There are many answers going for -std::numeric_limits<double>::max().
Fortunately, they will work well in most of the cases. Floating point encoding schemes decompose a number in a mantissa and an exponent and most of them (e.g. the popular IEEE-754) use a distinct sign bit, which doesn't belong to the mantissa. This allows to transform the largest positive in the smallest negative just by flipping the sign:
Why aren't these portable ?
The standard doesn't impose any floating point standard.
I agree that my argument is a little bit theoretic, but suppose that some excentric compiler maker would use a revolutionary encoding scheme with a mantissa encoded in some variations of a two's complement. Two's complement encoding are not symmetric. for example for a signed 8 bit char the maximum positive is 127, but the minimum negative is -128. So we could imagine some floating point encoding show similar asymmetric behavior.
I'm not aware of any encoding scheme like that, but the point is that the standard doesn't guarantee that the sign flipping yields the intended result. So this popular answer (sorry guys !) can't be considered as fully portable standard solution ! /* at least not if you didn't assert that numeric_limits<double>::is_iec559 is true */
- std::numeric_limits<double>::max()
should work just fine
Numeric limits
Is there a standard and/or portable way to represent the smallest negative value (e.g. to use negative infinity) in a C(++) program?
C approach.
Many implementations support +/- infinities, so the most negative double value is -INFINITY.
#include <math.h>
double most_negative = -INFINITY;
Is there a standard and/or portable way ....?
Now we need to also consider other cases:
No infinities
Simply -DBL_MAX.
Only an unsigned infinity.
I'd expect in this case, OP would prefer -DBL_MAX.
De-normal values greater in magnitude than DBL_MAX.

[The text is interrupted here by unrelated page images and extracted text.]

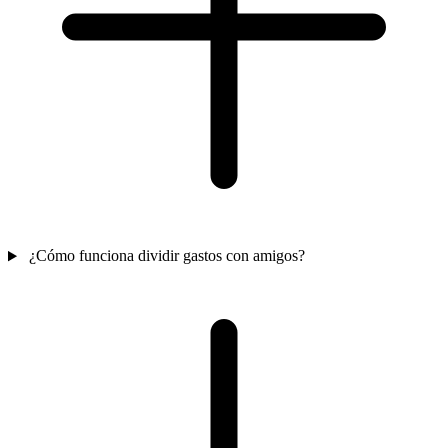
¿Cómo funciona dividir gastos con amigos?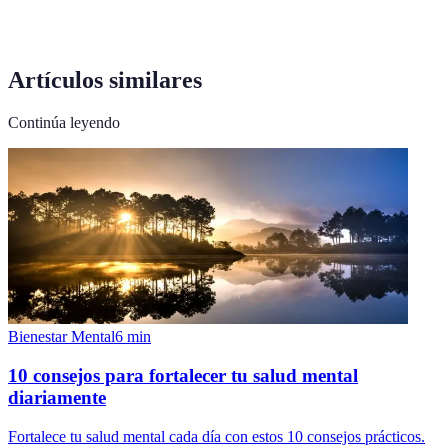
Artículos similares
Continúa leyendo
Bienestar Mental
6
min
10 consejos para fortalecer tu salud mental
diariamente
Fortalece tu salud mental cada día con estos 10 consejos prácticos.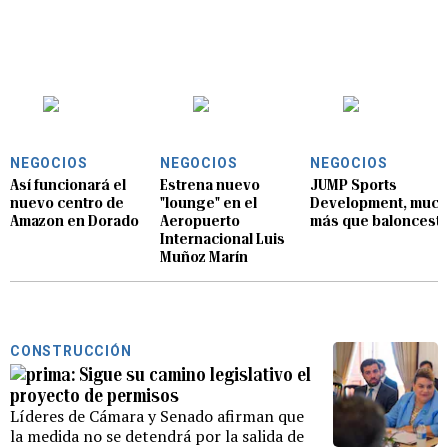
NEGOCIOS
NEGOCIOS
NEGOCIOS
Así funcionará el
Estrena nuevo
JUMP Sports
nuevo centro de
"lounge" en el
Development, muc
Amazon en Dorado
Aeropuerto
más que baloncest
Internacional Luis
Muñoz Marín
CONSTRUCCIÓN
Sigue su camino legislativo el
proyecto de permisos
Líderes de Cámara y Senado afirman que
la medida no se detendrá por la salida de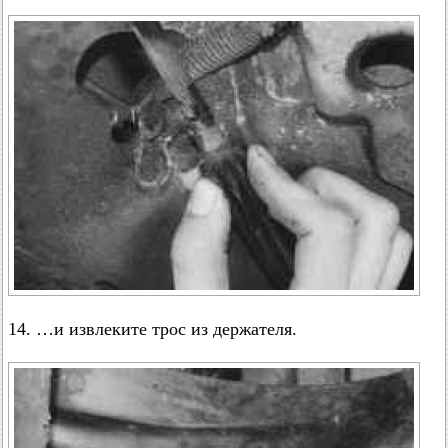
14. …и извлеките трос из держателя.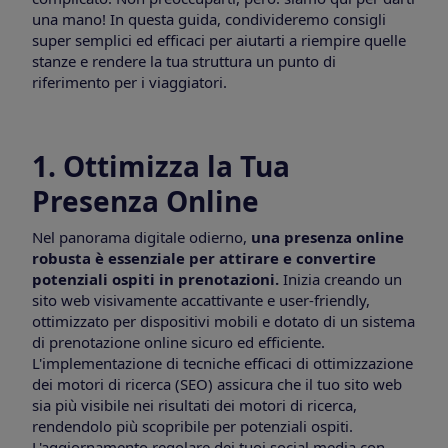
una mano! In questa guida, condivideremo consigli
super semplici ed efficaci per aiutarti a riempire quelle
stanze e rendere la tua struttura un punto di
riferimento per i viaggiatori.
1. Ottimizza la Tua
Presenza Online
Nel panorama digitale odierno,
una presenza online
robusta è essenziale per attirare e convertire
potenziali ospiti in prenotazioni.
Inizia creando un
sito web visivamente accattivante e user-friendly,
ottimizzato per dispositivi mobili e dotato di un sistema
di prenotazione online sicuro ed efficiente.
L'implementazione di tecniche efficaci di ottimizzazione
dei motori di ricerca (SEO) assicura che il tuo sito web
sia più visibile nei risultati dei motori di ricerca,
rendendolo più scopribile per potenziali ospiti.
L'aggiornamento regolare dei tuoi social media con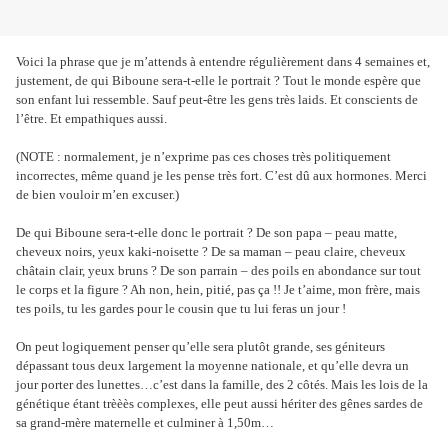
Voici la phrase que je m’attends à entendre régulièrement dans 4 semaines et,
justement, de qui Biboune sera-t-elle le portrait ? Tout le monde espère que
son enfant lui ressemble. Sauf peut-être les gens très laids. Et conscients de
l’être. Et empathiques aussi.
(NOTE : normalement, je n’exprime pas ces choses très politiquement
incorrectes, même quand je les pense très fort. C’est dû aux hormones. Merci
de bien vouloir m’en excuser.)
De qui Biboune sera-t-elle donc le portrait ? De son papa – peau matte,
cheveux noirs, yeux kaki-noisette ? De sa maman – peau claire, cheveux
châtain clair, yeux bruns ? De son parrain – des poils en abondance sur tout
le corps et la figure ? Ah non, hein, pitié, pas ça !! Je t’aime, mon frère, mais
tes poils, tu les gardes pour le cousin que tu lui feras un jour !
On peut logiquement penser qu’elle sera plutôt grande, ses géniteurs
dépassant tous deux largement la moyenne nationale, et qu’elle devra un
jour porter des lunettes…c’est dans la famille, des 2 côtés. Mais les lois de la
génétique étant trèèès complexes, elle peut aussi hériter des gênes sardes de
sa grand-mère maternelle et culminer à 1,50m…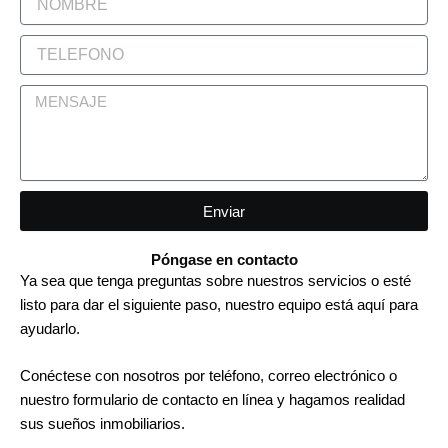
O
M
T
B
E
R
L
E
M
E
E
F
N
O
S
N
A
O
J
Enviar
E
Póngase en contacto
Ya sea que tenga preguntas sobre nuestros servicios o esté
listo para dar el siguiente paso, nuestro equipo está aquí para
ayudarlo.
Conéctese con nosotros por teléfono, correo electrónico o
nuestro formulario de contacto en línea y hagamos realidad
sus sueños inmobiliarios.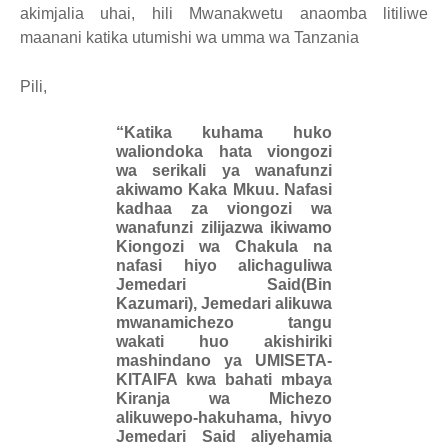
akimjalia uhai, hili Mwanakwetu anaomba litiliwe
maanani katika utumishi wa umma wa Tanzania
Pili,
“Katika kuhama huko
waliondoka hata viongozi
wa serikali ya wanafunzi
akiwamo Kaka Mkuu. Nafasi
kadhaa za viongozi wa
wanafunzi zilijazwa ikiwamo
Kiongozi wa Chakula na
nafasi hiyo alichaguliwa
Jemedari Said(Bin
Kazumari), Jemedari alikuwa
mwanamichezo tangu
wakati huo akishiriki
mashindano ya UMISETA-
KITAIFA kwa bahati mbaya
Kiranja wa Michezo
alikuwepo-hakuhama, hivyo
Jemedari Said aliyehamia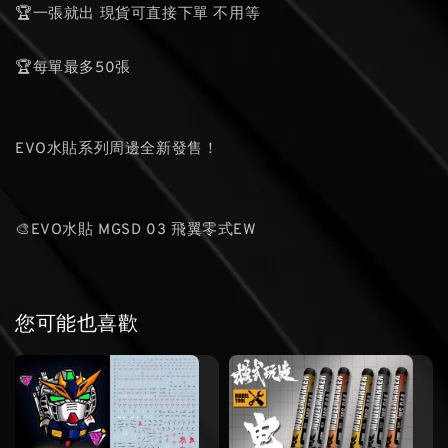
🏆一張就出 現貨可直接下單 不用等
🏆每單最多50張
EVO水貼系列周邊全新發售！
🎨EVO水貼 MGSD 03 飛翼零式EW
您可能也喜歡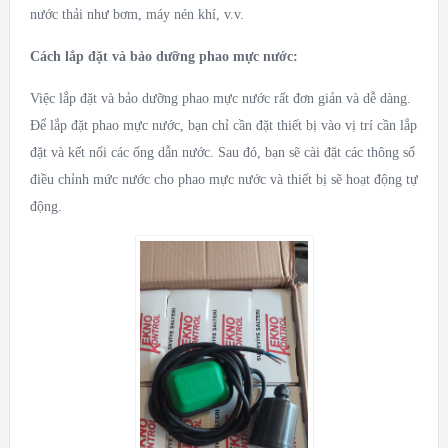
nước thải như bơm, máy nén khí, v.v.
Cách lắp đặt và bảo dưỡng phao mực nước:
Việc lắp đặt và bảo dưỡng phao mực nước rất đơn giản và dễ dàng.
Để lắp đặt phao mực nước, bạn chỉ cần đặt thiết bị vào vị trí cần lắp
đặt và kết nối các ống dẫn nước. Sau đó, bạn sẽ cài đặt các thông số
điều chỉnh mức nước cho phao mực nước và thiết bị sẽ hoạt động tự
động.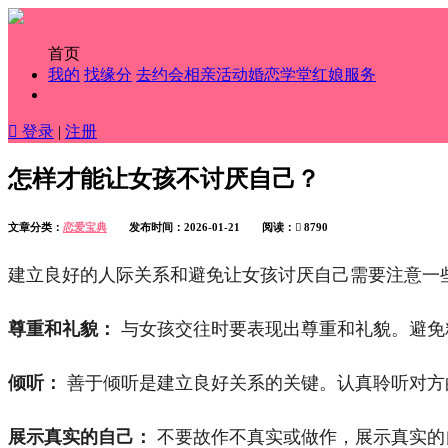
首页
我的
找缘分
去约会
相亲活动
婚恋学堂
红娘服务

登录
|
注册
怎样才能让女孩不讨厌自己？
文章分类：
恋爱宝典
发布时间：2026-01-21 阅读：

8790
建立良好的人际关系和避免让女孩讨厌自己需要注意一
尊重和礼貌：
与女孩交往时要表现出尊重和礼貌。避免
倾听：
善于倾听是建立良好关系的关键。认真聆听对方
展示真实的自己：
不要故作不真实或做作，展示真实的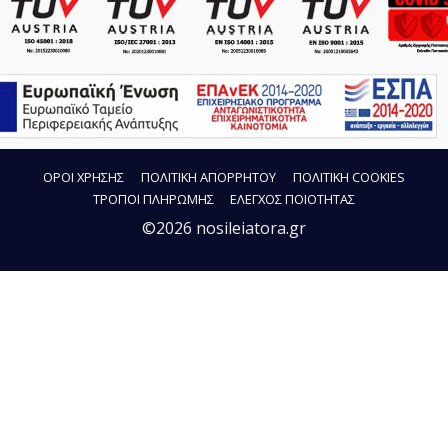
ΟΡΟΙ ΧΡΗΣΗΣ
ΠΟΛΙΤΙΚΗ ΑΠΟΡΡΗΤΟΥ
ΠΟΛΙΤΙΚΗ COOKIES
ΤΡΟΠΟΙ ΠΛΗΡΩΜΗΣ
ΕΛΕΓΧΟΣ ΠΟΙΟΤΗΤΑΣ
©2026 nosileiatora.gr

This is an unusual case, likely outside OP's concern. When double is encoded as a pair of a floating points to achieve desired range/precession, (see double-double) there exist a maximum normal double and perhaps a greater de-normal one. I have seen debate if DBL_MAX should refer to the greatest normal, of the greatest of both.
Fortunately this paired approach usually includes an -infinity, so the most negative value remains -INFINITY.
For more portability, code can go down the route
// HUGE_VAL is designed to be infinity or DBL_MAX (when infinites are not implemented)
// .. yet is problematic with unsigned infinity.
double most_negative1 = -HUGE_VAL;
// Fairly portable, unless system does not understand "INF"
double most_negative2 = strtod("-INF", (char **) NULL);
// Pragmatic
double most_negative3 = strtod("-1.0e999999999", (char **) NULL);
// Somewhat time-consuming
double most_negative4 = pow(-DBL_MAX, 0xFFFF /* odd value */);
// My suggestion
double most_negative5 = (-DBL_MAX)*DBL_MAX;
The original question concerns infinity.
So, why not use
#define Infinity ((double)(42 / 0.0))
according to the IEEE definition?
You can negate that of course.
If you do not have float exceptions enabled (which you shouldn't imho), you can simply say:
double neg_inf = -1/0.0;
This yields negative infinity. If you need a float, you can either cast the result
float neg_inf = (float)-1/0.0;
or use single precision arithmetic
float neg_inf = -1.0f/0.0f;
The result is always the same, there is exactly one representation of negative infinity in both single and double precision, and they convert to each other as you would expect.